Assigned task 1 —
According to the text on stripping down restaurant data, under what file name should the transformer be saved?
Assigned task 2 —
Extend the text on stripping down restaurant data, picking up right after its final sentence.

[Text under study Boundary: Start]

Now we have the data in one database, it's time to move some of that data into another database, after we've stripped it down. Here's an example record in our database now:

Now we've been asked to strip the data down in this new database so it's just the name, restaurant_id, zipcode and the most recent grade and when it was graded. We can also copy over the database _id field so that we can synchronise between the two data sets. We'll write a transformer for those changes now. First, we'll take on the easy part, the values we just need to copy over:

module.exports = function(doc) {  
  newdoc={};
  newdoc._id=doc._id;
  newdoc.name=doc.name;
  newdoc.restaurant_id=doc.restaurant_id
  newdoc.zipcode=doc.address.zipcode;

Simple enough. To get the most recent grade is going to take a little more work. We want to work through the array of grades and for each entry check if its the highest so far. Well, we can do that with plain JavaScript like so:

  newdoc.grade="";
  newdoc.gradedate=0;
  doc.grades.forEach(function(grade) {
    if(grade.date.$date>newdoc.gradedate) {
      newdoc.grade=grade.grade;
      newdoc.gradedate=grade.date;
    }
  });
  return newdoc;
}

Save that as reorg.js. One thing you may notice is we refer to grade.date.$date. The grade.date is an ISODate object but for simple comparisons we need the simple long value for the date and we can get that from the .$date method. If this is serialized as JSON, you'll find the date is expressed as date: { $date: longvalue } and if you look in the original dataset.json file, thats what you'll find there. Aren't date representations fun!

[Text under study Boundary: End]
[Data supplied Boundary: Start]

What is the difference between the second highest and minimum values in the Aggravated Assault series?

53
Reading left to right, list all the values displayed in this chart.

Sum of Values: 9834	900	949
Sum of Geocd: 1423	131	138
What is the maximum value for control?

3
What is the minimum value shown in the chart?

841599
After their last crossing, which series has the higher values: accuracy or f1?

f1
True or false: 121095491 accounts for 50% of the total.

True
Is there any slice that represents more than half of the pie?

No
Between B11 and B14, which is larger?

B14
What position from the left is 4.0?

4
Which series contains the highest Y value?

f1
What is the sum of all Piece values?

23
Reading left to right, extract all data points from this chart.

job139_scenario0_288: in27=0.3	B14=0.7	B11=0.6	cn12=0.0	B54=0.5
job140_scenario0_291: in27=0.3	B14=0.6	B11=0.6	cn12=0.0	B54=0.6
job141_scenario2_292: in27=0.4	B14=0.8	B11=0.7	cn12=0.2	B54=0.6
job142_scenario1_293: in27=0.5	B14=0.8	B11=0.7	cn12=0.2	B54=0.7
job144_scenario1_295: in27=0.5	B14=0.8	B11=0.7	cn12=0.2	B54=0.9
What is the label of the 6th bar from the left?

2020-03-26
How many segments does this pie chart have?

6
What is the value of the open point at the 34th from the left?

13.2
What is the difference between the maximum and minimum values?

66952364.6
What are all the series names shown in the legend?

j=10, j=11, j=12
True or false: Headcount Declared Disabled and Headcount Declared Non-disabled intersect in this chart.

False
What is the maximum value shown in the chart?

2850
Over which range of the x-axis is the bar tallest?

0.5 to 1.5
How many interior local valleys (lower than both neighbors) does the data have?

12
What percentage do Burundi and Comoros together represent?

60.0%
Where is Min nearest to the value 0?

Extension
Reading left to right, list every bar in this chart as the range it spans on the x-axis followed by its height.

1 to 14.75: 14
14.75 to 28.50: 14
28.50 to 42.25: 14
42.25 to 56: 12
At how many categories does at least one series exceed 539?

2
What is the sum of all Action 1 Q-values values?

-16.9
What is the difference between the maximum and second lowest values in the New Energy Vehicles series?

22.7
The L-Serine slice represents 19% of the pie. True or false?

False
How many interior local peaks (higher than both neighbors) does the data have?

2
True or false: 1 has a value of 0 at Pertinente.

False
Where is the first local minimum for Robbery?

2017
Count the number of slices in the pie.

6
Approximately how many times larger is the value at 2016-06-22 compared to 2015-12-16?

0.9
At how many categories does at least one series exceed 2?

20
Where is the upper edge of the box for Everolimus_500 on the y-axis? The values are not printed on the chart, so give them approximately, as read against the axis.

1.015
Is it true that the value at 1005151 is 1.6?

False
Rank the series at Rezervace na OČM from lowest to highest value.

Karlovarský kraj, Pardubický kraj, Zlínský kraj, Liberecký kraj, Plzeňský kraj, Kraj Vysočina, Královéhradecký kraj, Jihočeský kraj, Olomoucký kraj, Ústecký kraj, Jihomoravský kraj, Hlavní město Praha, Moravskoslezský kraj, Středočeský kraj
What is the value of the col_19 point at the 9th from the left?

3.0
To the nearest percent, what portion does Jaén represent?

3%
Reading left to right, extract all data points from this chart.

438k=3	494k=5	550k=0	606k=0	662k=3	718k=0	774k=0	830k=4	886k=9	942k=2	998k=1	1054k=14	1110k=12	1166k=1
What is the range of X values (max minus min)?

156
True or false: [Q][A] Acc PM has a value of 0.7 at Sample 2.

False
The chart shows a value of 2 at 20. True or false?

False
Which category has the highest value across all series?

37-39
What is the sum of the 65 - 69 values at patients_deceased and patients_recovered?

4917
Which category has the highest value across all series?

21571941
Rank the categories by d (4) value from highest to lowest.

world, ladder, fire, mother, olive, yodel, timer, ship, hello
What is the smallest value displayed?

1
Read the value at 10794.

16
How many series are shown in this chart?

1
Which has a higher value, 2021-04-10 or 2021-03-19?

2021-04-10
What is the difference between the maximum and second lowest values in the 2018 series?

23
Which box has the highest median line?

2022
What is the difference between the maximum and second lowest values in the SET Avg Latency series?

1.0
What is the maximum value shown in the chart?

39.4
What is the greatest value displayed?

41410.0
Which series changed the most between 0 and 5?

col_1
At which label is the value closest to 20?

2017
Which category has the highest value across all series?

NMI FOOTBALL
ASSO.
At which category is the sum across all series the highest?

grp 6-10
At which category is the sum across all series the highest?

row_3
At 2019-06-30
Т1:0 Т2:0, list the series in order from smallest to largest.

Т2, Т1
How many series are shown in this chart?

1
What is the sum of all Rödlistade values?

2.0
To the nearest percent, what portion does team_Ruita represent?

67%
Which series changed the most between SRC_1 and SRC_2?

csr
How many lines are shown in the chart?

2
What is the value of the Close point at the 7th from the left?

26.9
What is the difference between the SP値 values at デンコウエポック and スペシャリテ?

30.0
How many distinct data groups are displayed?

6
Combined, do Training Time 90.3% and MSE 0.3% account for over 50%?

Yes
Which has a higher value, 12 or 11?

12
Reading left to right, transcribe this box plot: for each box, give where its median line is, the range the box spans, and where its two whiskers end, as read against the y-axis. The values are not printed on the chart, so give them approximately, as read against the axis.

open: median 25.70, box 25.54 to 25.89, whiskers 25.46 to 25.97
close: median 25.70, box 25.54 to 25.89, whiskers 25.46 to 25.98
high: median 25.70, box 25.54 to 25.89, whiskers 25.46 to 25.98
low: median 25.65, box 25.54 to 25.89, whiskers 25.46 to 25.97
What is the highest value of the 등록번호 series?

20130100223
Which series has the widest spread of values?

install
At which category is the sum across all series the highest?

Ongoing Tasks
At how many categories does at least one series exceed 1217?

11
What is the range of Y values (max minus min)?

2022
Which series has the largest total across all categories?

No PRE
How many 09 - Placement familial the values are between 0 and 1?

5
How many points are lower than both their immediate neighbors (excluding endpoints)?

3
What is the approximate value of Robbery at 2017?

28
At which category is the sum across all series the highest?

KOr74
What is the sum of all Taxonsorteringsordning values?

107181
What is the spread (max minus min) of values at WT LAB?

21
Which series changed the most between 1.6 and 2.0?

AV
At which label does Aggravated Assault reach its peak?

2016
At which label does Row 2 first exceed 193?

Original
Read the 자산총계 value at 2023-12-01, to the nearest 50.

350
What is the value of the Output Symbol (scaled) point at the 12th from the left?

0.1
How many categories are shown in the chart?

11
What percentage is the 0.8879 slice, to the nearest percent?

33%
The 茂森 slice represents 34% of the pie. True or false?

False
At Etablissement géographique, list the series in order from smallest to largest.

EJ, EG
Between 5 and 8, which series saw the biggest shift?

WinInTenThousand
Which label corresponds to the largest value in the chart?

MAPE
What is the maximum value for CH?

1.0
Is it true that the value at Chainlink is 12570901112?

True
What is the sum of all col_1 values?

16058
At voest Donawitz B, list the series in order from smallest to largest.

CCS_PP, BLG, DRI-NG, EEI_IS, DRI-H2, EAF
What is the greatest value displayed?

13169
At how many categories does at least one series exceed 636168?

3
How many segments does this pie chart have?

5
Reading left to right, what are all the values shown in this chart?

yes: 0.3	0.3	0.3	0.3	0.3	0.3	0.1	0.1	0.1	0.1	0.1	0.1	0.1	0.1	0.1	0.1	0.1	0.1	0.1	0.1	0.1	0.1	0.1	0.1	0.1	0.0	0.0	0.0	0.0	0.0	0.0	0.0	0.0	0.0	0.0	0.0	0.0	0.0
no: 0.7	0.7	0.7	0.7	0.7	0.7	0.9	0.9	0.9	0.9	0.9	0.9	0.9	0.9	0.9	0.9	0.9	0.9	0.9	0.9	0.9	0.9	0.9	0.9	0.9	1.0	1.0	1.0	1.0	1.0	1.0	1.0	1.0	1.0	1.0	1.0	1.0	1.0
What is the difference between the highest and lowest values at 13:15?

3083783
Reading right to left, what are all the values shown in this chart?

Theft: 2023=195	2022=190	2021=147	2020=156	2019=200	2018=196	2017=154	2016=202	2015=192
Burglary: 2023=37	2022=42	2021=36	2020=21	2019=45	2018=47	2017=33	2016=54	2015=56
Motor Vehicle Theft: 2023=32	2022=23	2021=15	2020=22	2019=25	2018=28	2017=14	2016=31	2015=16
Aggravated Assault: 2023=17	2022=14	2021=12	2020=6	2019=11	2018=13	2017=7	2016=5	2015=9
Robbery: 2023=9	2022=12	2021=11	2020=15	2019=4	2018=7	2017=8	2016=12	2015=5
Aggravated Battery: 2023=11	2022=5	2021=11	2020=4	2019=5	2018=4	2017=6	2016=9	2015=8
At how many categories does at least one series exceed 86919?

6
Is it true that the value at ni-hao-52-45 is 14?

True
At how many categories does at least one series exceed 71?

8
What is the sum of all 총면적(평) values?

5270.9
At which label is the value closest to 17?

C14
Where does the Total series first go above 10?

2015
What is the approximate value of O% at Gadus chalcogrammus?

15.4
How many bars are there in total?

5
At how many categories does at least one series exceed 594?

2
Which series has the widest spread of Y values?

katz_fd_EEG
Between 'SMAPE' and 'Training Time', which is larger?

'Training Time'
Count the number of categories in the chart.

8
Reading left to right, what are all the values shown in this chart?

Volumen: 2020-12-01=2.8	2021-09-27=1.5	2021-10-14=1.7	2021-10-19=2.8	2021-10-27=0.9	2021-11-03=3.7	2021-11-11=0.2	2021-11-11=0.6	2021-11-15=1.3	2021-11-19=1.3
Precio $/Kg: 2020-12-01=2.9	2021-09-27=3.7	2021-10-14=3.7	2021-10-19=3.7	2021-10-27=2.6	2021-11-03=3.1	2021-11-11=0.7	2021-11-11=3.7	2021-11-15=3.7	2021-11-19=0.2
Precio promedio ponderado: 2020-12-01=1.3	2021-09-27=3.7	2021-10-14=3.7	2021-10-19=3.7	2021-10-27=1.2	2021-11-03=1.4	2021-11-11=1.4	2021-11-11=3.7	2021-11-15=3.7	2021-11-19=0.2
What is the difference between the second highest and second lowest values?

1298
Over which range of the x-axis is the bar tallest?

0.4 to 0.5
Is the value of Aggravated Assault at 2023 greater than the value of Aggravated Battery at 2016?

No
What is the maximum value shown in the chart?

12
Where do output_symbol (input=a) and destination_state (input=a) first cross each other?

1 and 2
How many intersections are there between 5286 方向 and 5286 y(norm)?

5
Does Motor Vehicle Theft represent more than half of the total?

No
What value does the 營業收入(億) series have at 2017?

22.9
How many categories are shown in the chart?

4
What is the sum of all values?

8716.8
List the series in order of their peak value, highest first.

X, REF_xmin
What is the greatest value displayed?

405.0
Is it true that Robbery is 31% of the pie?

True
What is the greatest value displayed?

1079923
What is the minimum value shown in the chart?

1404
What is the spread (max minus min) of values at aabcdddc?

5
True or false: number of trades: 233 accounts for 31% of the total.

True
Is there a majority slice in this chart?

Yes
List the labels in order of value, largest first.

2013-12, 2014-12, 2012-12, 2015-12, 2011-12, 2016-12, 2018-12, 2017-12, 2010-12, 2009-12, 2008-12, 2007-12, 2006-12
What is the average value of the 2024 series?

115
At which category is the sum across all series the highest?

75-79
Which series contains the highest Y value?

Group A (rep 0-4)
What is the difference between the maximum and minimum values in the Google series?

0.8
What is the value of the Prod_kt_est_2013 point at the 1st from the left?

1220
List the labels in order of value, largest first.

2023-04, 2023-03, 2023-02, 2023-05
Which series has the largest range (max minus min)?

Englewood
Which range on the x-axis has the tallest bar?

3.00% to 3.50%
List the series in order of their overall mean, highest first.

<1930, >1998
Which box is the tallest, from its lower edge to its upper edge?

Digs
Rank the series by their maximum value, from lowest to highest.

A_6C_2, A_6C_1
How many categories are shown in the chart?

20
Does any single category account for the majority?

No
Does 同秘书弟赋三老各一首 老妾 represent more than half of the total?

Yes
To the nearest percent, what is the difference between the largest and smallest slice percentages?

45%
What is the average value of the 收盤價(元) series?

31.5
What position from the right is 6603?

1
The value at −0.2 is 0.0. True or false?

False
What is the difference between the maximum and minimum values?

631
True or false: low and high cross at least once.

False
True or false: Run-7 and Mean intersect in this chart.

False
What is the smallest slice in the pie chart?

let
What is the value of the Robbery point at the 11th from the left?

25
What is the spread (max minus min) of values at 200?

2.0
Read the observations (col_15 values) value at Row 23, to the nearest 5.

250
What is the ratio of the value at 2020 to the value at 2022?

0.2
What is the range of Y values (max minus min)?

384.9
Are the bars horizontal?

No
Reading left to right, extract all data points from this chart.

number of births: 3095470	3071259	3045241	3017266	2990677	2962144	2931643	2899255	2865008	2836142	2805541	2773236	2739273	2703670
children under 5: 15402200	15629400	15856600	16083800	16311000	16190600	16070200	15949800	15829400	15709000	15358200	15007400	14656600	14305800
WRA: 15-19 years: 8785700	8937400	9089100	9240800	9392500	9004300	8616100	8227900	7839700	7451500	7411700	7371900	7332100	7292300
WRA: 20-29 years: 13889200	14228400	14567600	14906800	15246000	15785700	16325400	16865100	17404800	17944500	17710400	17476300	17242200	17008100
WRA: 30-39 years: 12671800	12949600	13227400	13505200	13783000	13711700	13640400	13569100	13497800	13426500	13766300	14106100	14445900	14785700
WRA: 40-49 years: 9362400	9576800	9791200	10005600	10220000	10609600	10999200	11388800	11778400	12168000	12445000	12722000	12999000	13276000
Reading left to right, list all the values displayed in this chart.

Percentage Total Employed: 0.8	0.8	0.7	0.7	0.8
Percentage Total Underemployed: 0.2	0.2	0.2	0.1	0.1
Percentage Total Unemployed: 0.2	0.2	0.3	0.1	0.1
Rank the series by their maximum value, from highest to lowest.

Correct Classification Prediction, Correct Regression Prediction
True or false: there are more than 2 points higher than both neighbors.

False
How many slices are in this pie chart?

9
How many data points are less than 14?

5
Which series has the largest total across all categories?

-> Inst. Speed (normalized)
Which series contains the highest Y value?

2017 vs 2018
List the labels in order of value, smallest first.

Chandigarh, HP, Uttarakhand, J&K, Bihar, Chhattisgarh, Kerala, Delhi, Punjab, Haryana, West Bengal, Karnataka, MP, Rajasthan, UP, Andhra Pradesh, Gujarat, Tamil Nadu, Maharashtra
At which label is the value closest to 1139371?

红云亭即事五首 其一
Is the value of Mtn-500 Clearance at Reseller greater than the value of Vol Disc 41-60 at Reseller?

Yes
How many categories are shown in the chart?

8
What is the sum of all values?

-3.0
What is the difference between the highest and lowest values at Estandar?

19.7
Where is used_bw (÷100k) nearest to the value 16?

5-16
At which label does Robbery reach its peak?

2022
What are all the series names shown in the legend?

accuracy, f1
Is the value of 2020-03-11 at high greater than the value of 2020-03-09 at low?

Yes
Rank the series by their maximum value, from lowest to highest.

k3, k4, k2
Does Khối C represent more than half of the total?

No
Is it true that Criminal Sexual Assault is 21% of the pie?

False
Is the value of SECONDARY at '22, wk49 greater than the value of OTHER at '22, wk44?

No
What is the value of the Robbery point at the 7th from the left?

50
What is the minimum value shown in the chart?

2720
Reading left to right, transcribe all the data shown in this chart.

[Data supplied Boundary: End]

Exercise answer 1 —
reorg.js

Exercise answer 2 —
Anyway, now we'll need to add some nodes to the config.yaml too. Here infile2 is basically the same as outfile and outfile2 points to a different database on Compose also with a database called dataset:

  infile2:
    type: mongo
    uri: mongodb://<user>:<pass>@candidate.19.mongolayer.com:11045,candidate.18.mongolayer.com:11222/dataset?replicaSet=set-5559c365165876fe50000e7d
    namespace: dataset.dataset
  outfile2:
    type: mongo
    uri: mongodb://<user>:<pass>@lamppost.11.mongolayer.com:10164,lamppost.10.mongolayer.com:10177/dataset?replicaSet=set-5582bb5e6a666ff7e9000920
    namespace: dataset.dataset
    bulk: true

Now we need set up a pipeline called mongotomongo.js that uses those nodes and our reorg.js transformer:

pipeline = Source({ name: "infile2" })  
  .transform({ filename: "reorg.js" })
  .save({ name: "outfile2" });

We can run this with transporter run mongotomongo.js and when it's finished we'll find records that look like this:

If we want to keep the databases in sync, as before, all we need to do is add a tail:true to the infile2 and, as we're using Compose, ensure the user we are using to access the source database has the "oplog access" privilege. Inserts and updates will be passed through the transformer and deletions will remove the content of the record, but currently not the id placeholder.

Before we end, the function we used to find the most recent grade could also have been written like this:

  if (_.isEmpty(doc.grades)) {
    newdoc.grade = "";
    newdoc.gradedate = 0;
  } else {
    maxgrade = _.max(doc.grades, function(grade) {
      return grade.date.$date;
    })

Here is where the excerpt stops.